Zheng H, Xiao WH, Bennett GJ. Functional deficits in peripheral nerve mitochondria in rats with paclitaxel- and oxaliplatin-evoked painful peripheral neuropathy. Exptl Neurol 2011; 232: 154-161.
Xiao WH, Zheng H, Bennett GJ. Characterization of oxaliplatin-induced chronic painful peripheral neuropathy in the rat and comparison with the neuropathy induced by paclitaxel.. Neuroscience 2012; 203: 194-206.
Zheng, H, Xiao WH, Bennett GJ. Mitotoxicity and bortezomib-induced chronic painful peripheral neuropathy. Exptl Neurol 2012; 238: 225-234.
Bennett GJ, Doyle T, Salvemini D. Mitotoxicity in distal symmetrical sensory peripheral neuropathies. Nature Rev Neurol, 2014; in press.

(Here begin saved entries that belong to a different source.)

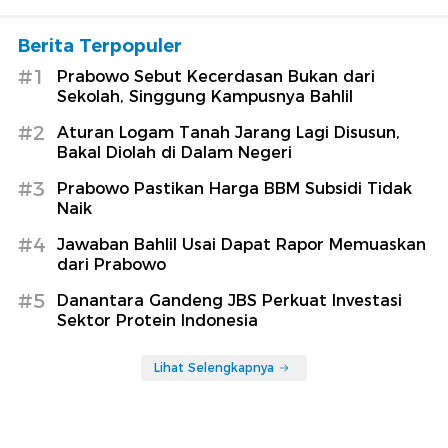
Berita Terpopuler
#1
Prabowo Sebut Kecerdasan Bukan dari
Sekolah, Singgung Kampusnya Bahlil
#2
Aturan Logam Tanah Jarang Lagi Disusun,
Bakal Diolah di Dalam Negeri
#3
Prabowo Pastikan Harga BBM Subsidi Tidak
Naik
#4
Jawaban Bahlil Usai Dapat Rapor Memuaskan
dari Prabowo
#5
Danantara Gandeng JBS Perkuat Investasi
Sektor Protein Indonesia
Lihat Selengkapnya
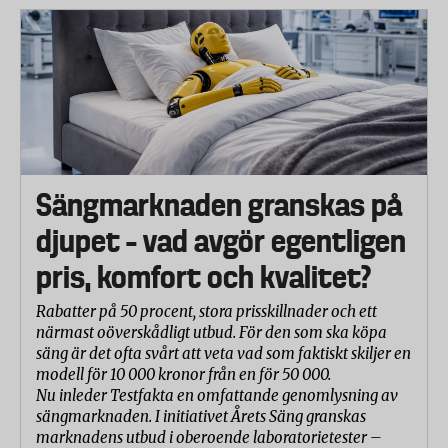
Sängmarknaden granskas på
djupet – vad avgör egentligen
pris, komfort och kvalitet?
Rabatter på 50 procent, stora prisskillnader och ett
närmast oöverskådligt utbud. För den som ska köpa
säng är det ofta svårt att veta vad som faktiskt skiljer en
modell för 10 000 kronor från en för 50 000.
Nu inleder Testfakta en omfattande genomlysning av
sängmarknaden. I initiativet Årets Säng granskas
marknadens utbud i oberoende laboratorietester –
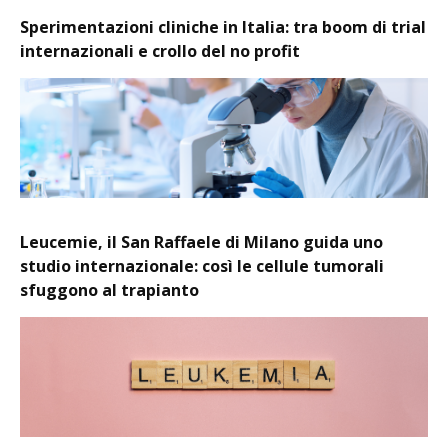
Sperimentazioni cliniche in Italia: tra boom di trial
internazionali e crollo del no profit
Leucemie, il San Raffaele di Milano guida uno
studio internazionale: così le cellule tumorali
sfuggono al trapianto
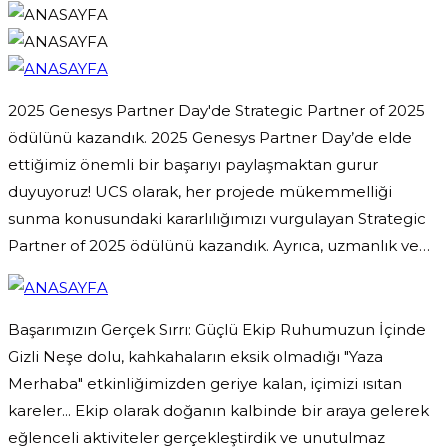
2025 Genesys Partner Day'de Strategic Partner of 2025
ödülünü kazandık. 2025 Genesys Partner Day’de elde
ettiğimiz önemli bir başarıyı paylaşmaktan gurur
duyuyoruz! UCS olarak, her projede mükemmelliği
sunma konusundaki kararlılığımızı vurgulayan Strategic
Partner of 2025 ödülünü kazandık. Ayrıca, uzmanlık ve…
Başarımızın Gerçek Sırrı: Güçlü Ekip Ruhumuzun İçinde
Gizli Neşe dolu, kahkahaların eksik olmadığı "Yaza
Merhaba" etkinliğimizden geriye kalan, içimizi ısıtan
kareler... Ekip olarak doğanın kalbinde bir araya gelerek
eğlenceli aktiviteler gerçekleştirdik ve unutulmaz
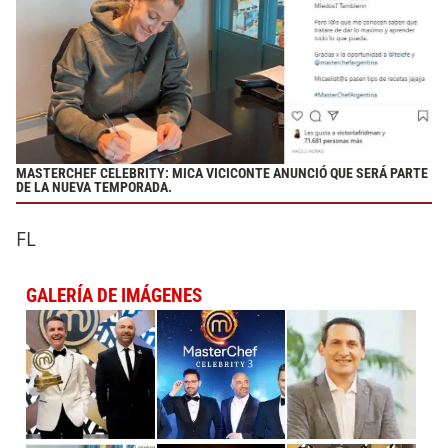
MASTERCHEF CELEBRITY: MICA VICICONTE ANUNCIÓ QUE SERÁ PARTE
DE LA NUEVA TEMPORADA.
FL
GALERÍA DE IMÁGENES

Gary J. Bennett, Ph.D. is Adjunct Professor in the Department of Anesthesiology, School of Medicine, University of California San Diego, and Professor and Canada Senior Research Chair in the Department of Anesthesia, at McGill University, in Montreal, Canada. He has served on the American Pain Society’s Board of Directors and on the Editorial Board for Pain (1986-1999; 2009-present), the journal of the International Association for the Study of Pain, and currently serves on the Editorial Board for Pain Medicine, the journal of the American Academy of Pain Medicine. He has served on the Board of Directors of the Reflex Sympathetic Dystrophy Syndrome Association of America, where he was Director of Research, and received their Scientific Achievement Award in 2000. He was awarded the American Pain Society’s Frederick W.L. Kerr Basic Science Research Award in 1996, and the American Academy of Pain Medicine’s Founder’s Award in 2001. For the past 30 years, his research has focused on the mechanisms underlying neuropathic pain syndromes and on the preclinical development of new analgesics. For the past decade his research has focused on the painful peripheral neuropathies caused by chemotherapeutic drugs.